Commands are separated either by a semi-colon (‘;’), or by a newline. Elementary commands can be grouped together into one compound expression by braces (‘{’ and ‘}’).

在R中执行script:
> source("commands.R")
> sink("record.lis") #将输出定向到文件
> sink() #输出重新定向到 console

初始化操作,在默认 working directory 下,建立 .Rprofile 文件,可以执行初始化。如果不知道默认 working directory,执行 getwd()

workspace, objects:
>objects() #equivalent to ls()
>ls() #list all objects in workspace
>rm(x,y) #remove x and y from workspace

rm(list=ls())
可以清除所有变量

R 可选择将 objects 和 command history 存入当前目录 (.RData .Rhistory. ),下次从同一目录启动 R 时,会导入这些数据。所以不同的 project 最好在不同的目录。

目录操作:
oldwd <- getwd()
setwd("E:/bugs/ex2")

setwd(oldwd)

R is case sensitive.

特殊字符:
NaN (not a number), NA (not available), Inf
is.na() 可以检查 NA 和 NaN
is.nan() 只能检查 NaN

查看 object 的各种信息
summary()
mode() #查看或设置类型
dim() #维数
names() #
colnames()
str() #Compactly Display the Structure of an Arbitrary R Object

Package:
> library() # To see which packages are installed at your site

> library(package) # To load a particular package

安装 package:
  1. Users connected to the Internet can use the install.packages() and update.packages() functions (available through the Packages menu in the Windows and RAqua GUIs, see Installing packages) to install and update packages. 直接使用install.packages()可以选择 mirror 和 package. 类似于 linux 的 yum.
  2. 安装下载的 package(以 tar.gz 结尾),使用 shell 命令(bash 中或dos下),R CMD INSTALL [-l lib] pkg,eg, C:\Program Files\R\R-2.8.1\bin>R CMD INSTALL "C:\Documents and Settings\kevin\Desktop\download\lda_1.0.1.tar.gz" [1]
[1] windows 中,由于 cygwin 编译的原因,不能使用全局路径,把 tar.gz 放在 bin 目录下,去除绝对路径。

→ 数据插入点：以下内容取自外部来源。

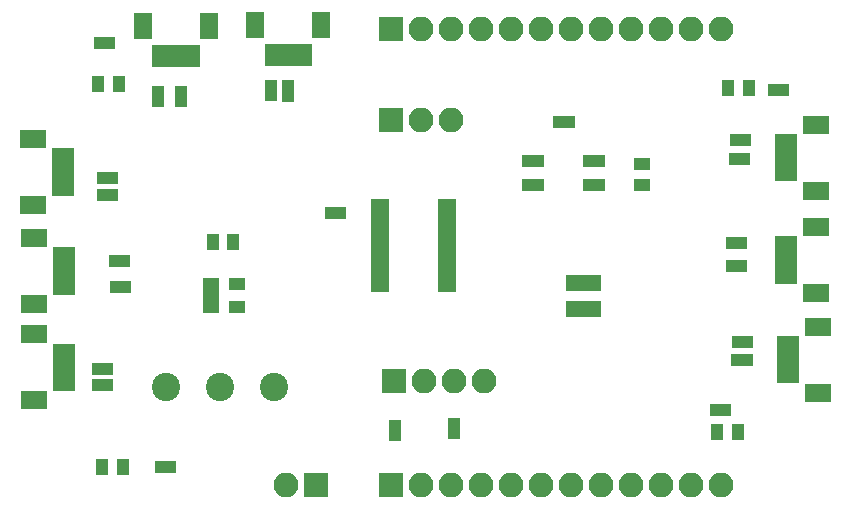
<source format=gbr>
G04 #@! TF.GenerationSoftware,KiCad,Pcbnew,5.0.0-rc2-dev-unknown-e0e0687~62~ubuntu16.04.1*
G04 #@! TF.CreationDate,2018-03-18T12:22:30+01:00*
G04 #@! TF.ProjectId,GhostSensorBoard,47686F737453656E736F72426F617264,rev?*
G04 #@! TF.SameCoordinates,Original*
G04 #@! TF.FileFunction,Soldermask,Top*
G04 #@! TF.FilePolarity,Negative*
%FSLAX46Y46*%
G04 Gerber Fmt 4.6, Leading zero omitted, Abs format (unit mm)*
G04 Created by KiCad (PCBNEW 5.0.0-rc2-dev-unknown-e0e0687~62~ubuntu16.04.1) date Sun Mar 18 12:22:30 2018*
%MOMM*%
%LPD*%
G01*
G04 APERTURE LIST*
%ADD10R,1.400000X1.070000*%
%ADD11R,1.070000X1.400000*%
%ADD12R,2.100000X2.100000*%
%ADD13O,2.100000X2.100000*%
%ADD14R,0.975000X1.050000*%
%ADD15R,1.050000X0.975000*%
%ADD16R,1.850000X1.100000*%
%ADD17C,2.400000*%
%ADD18R,1.500000X0.800000*%
%ADD19R,1.600000X2.200000*%
%ADD20R,1.000000X1.950000*%
%ADD21R,1.950000X1.000000*%
%ADD22R,2.200000X1.600000*%
%ADD23R,1.460000X1.050000*%
%ADD24R,1.050000X1.460000*%
G04 APERTURE END LIST*
D10*
X172200000Y-93600000D03*
X172200000Y-91850000D03*
D11*
X135875000Y-98400000D03*
X137625000Y-98400000D03*
X128275000Y-117450000D03*
X126525000Y-117450000D03*
X126200000Y-85050000D03*
X127950000Y-85050000D03*
X180375000Y-114500000D03*
X178625000Y-114500000D03*
X179525000Y-85400000D03*
X181275000Y-85400000D03*
D12*
X144600000Y-119050000D03*
D13*
X142060000Y-119050000D03*
D12*
X150970000Y-88100000D03*
D13*
X153510000Y-88100000D03*
X156050000Y-88100000D03*
D12*
X151010000Y-80400000D03*
D13*
X153550000Y-80400000D03*
X156090000Y-80400000D03*
X158630000Y-80400000D03*
X161170000Y-80400000D03*
X163710000Y-80400000D03*
X166250000Y-80400000D03*
X168790000Y-80400000D03*
X171330000Y-80400000D03*
X173870000Y-80400000D03*
X176410000Y-80400000D03*
X178950000Y-80400000D03*
X178950000Y-119000000D03*
X176410000Y-119000000D03*
X173870000Y-119000000D03*
X171330000Y-119000000D03*
X168790000Y-119000000D03*
X166250000Y-119000000D03*
X163710000Y-119000000D03*
X161170000Y-119000000D03*
X158630000Y-119000000D03*
X156090000Y-119000000D03*
X153550000Y-119000000D03*
D12*
X151010000Y-119000000D03*
D14*
X145900000Y-95950000D03*
X146675000Y-95950000D03*
D15*
X133200000Y-85762500D03*
X133200000Y-86537500D03*
X131250000Y-86487500D03*
X131250000Y-85712500D03*
D14*
X126625000Y-93050000D03*
X127400000Y-93050000D03*
X127400000Y-94450000D03*
X126625000Y-94450000D03*
X128387500Y-100050000D03*
X127612500Y-100050000D03*
X127662500Y-102250000D03*
X128437500Y-102250000D03*
X126950000Y-109200000D03*
X126175000Y-109200000D03*
X126200000Y-110550000D03*
X126975000Y-110550000D03*
X181087500Y-108450000D03*
X180312500Y-108450000D03*
X180375000Y-106900000D03*
X181150000Y-106900000D03*
X180650000Y-100450000D03*
X179875000Y-100450000D03*
X179875000Y-98550000D03*
X180650000Y-98550000D03*
X180900000Y-91400000D03*
X180125000Y-91400000D03*
X180212500Y-89800000D03*
X180987500Y-89800000D03*
D15*
X142250000Y-85262500D03*
X142250000Y-86037500D03*
X140800000Y-86025000D03*
X140800000Y-85250000D03*
D14*
X131512500Y-117500000D03*
X132287500Y-117500000D03*
X127137500Y-81550000D03*
X126362500Y-81550000D03*
X178512500Y-112700000D03*
X179287500Y-112700000D03*
X183412500Y-85600000D03*
X184187500Y-85600000D03*
X166025000Y-88300000D03*
X165250000Y-88300000D03*
D15*
X151300000Y-114787500D03*
X151300000Y-114012500D03*
X156300000Y-114625000D03*
X156300000Y-113850000D03*
D16*
X168180000Y-91600000D03*
X163020000Y-91600000D03*
X163020000Y-93600000D03*
X168180000Y-93600000D03*
D17*
X131900000Y-110700000D03*
X136500000Y-110700000D03*
X141100000Y-110700000D03*
D18*
X150050000Y-95175000D03*
X150050000Y-95825000D03*
X150050000Y-96475000D03*
X150050000Y-97125000D03*
X150050000Y-97775000D03*
X150050000Y-98425000D03*
X150050000Y-99075000D03*
X150050000Y-99725000D03*
X150050000Y-100375000D03*
X150050000Y-101025000D03*
X150050000Y-101675000D03*
X150050000Y-102325000D03*
X155750000Y-102325000D03*
X155750000Y-101675000D03*
X155750000Y-101025000D03*
X155750000Y-100375000D03*
X155750000Y-99725000D03*
X155750000Y-99075000D03*
X155750000Y-98425000D03*
X155750000Y-97775000D03*
X155750000Y-97125000D03*
X155750000Y-96475000D03*
X155750000Y-95825000D03*
X155750000Y-95175000D03*
D19*
X135600000Y-80150000D03*
X130000000Y-80150000D03*
D20*
X134300000Y-82675000D03*
X133300000Y-82675000D03*
X132300000Y-82675000D03*
X131300000Y-82675000D03*
D21*
X123225000Y-94000000D03*
X123225000Y-93000000D03*
X123225000Y-92000000D03*
X123225000Y-91000000D03*
D22*
X120700000Y-95300000D03*
X120700000Y-89700000D03*
X120750000Y-98100000D03*
X120750000Y-103700000D03*
D21*
X123275000Y-99400000D03*
X123275000Y-100400000D03*
X123275000Y-101400000D03*
X123275000Y-102400000D03*
X123275000Y-110550000D03*
X123275000Y-109550000D03*
X123275000Y-108550000D03*
X123275000Y-107550000D03*
D22*
X120750000Y-111850000D03*
X120750000Y-106250000D03*
X187150000Y-111200000D03*
X187150000Y-105600000D03*
D21*
X184625000Y-109900000D03*
X184625000Y-108900000D03*
X184625000Y-107900000D03*
X184625000Y-106900000D03*
X184425000Y-98450000D03*
X184425000Y-99450000D03*
X184425000Y-100450000D03*
X184425000Y-101450000D03*
D22*
X186950000Y-97150000D03*
X186950000Y-102750000D03*
X186950000Y-94100000D03*
X186950000Y-88500000D03*
D21*
X184425000Y-92800000D03*
X184425000Y-91800000D03*
X184425000Y-90800000D03*
X184425000Y-89800000D03*
D20*
X140800000Y-82625000D03*
X141800000Y-82625000D03*
X142800000Y-82625000D03*
X143800000Y-82625000D03*
D19*
X139500000Y-80100000D03*
X145100000Y-80100000D03*
D12*
X151200000Y-110200000D03*
D13*
X153740000Y-110200000D03*
X156280000Y-110200000D03*
X158820000Y-110200000D03*
D23*
X135750000Y-102000000D03*
X135750000Y-102950000D03*
X135750000Y-103900000D03*
X137950000Y-103900000D03*
X137950000Y-102000000D03*
D24*
X166350000Y-104100000D03*
X167300000Y-104100000D03*
X168250000Y-104100000D03*
X168250000Y-101900000D03*
X166350000Y-101900000D03*
X167300000Y-101900000D03*
M02*

</source>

另外还需要装 HTML Help Workshop,用来生成 help.

To see which packages are currently loaded, use

> search()

To display the search list. Some packages may be loaded but not available on the search list (see Namespaces): these will be included in the list given by

> loadedNamespaces()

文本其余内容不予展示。